Le 12/04/2021, la demanderesse a fourni à l’Office un lien hypertexte vers un document identifié par la partie comme «décision de l’Office portugais de la propriété industrielle concernant une action en déchéance contre la marque «YONEST», qui a jugé que l’usage sérieux avait été prouvé pour les produits actuellement désignés par l’enregistrement no 477482». En ce qui concerne la mesure dans laquelle, en fournissant l’hyperlien concerné, l’intention du demandeur était de s’appuyer sur des éléments de preuve provenant d’une source en ligne aux fins de justifier la marque portugaise antérieure conformément à l’article 7, paragraphe 3, du RDMUE, la division d’annulation observe qu’en tout état de cause, les exigences de l’article 7 (4) du RDMUE ne sont pas remplies, étant donné que le document correspondant n’est pas rédigé dans la langue de la procédure et qu’aucune traduction en anglais n’a été produite par la demanderesse.

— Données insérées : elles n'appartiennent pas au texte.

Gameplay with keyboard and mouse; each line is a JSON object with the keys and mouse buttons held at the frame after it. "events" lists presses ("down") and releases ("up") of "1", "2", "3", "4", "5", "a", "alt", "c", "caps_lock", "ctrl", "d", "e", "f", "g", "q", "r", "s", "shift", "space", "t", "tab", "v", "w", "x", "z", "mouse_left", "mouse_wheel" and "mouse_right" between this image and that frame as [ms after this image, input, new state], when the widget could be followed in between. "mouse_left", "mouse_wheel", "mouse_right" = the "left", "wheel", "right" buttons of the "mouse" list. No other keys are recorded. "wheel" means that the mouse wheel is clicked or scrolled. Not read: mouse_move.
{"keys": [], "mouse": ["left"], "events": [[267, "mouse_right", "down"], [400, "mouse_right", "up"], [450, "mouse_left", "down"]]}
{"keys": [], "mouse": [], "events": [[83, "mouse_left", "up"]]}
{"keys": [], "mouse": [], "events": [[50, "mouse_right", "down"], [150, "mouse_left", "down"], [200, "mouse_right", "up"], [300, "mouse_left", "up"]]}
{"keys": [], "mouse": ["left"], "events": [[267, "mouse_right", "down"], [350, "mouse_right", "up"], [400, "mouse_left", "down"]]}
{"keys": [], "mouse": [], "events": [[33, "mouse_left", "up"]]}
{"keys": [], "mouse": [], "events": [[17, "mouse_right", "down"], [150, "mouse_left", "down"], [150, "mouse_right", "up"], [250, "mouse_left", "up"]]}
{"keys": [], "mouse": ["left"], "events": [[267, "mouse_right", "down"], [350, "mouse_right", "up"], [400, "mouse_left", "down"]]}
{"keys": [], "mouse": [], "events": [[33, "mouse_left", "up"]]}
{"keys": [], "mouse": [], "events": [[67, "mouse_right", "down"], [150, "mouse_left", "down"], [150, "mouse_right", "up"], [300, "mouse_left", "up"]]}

Décision sur la demande d’annulation no C 33 847 Page sur 4 9
Dans le cas d’une demande en nullité fondée sur des causes de nullité relative conformément à l’article 60, paragraphe 1, du RMUE, le demandeur doit prouver l’existence, la validité et l’étendue de la protection du ou des droits antérieurs invoqués, ainsi que des éléments de preuve de son habilitation à déposer la demande en nullité [article 16, paragraphe 1, point b), du RDMUE, lu conjointement avec l’article 7, paragraphe 2, du RDMUE]. Conformément à l’article 16, paragraphe 1, du RDMUE, la demanderesse en nullité a jusqu’à la clôture de la phase contradictoire de la procédure pour présenter les faits, preuves et observations à l’appui de la demande.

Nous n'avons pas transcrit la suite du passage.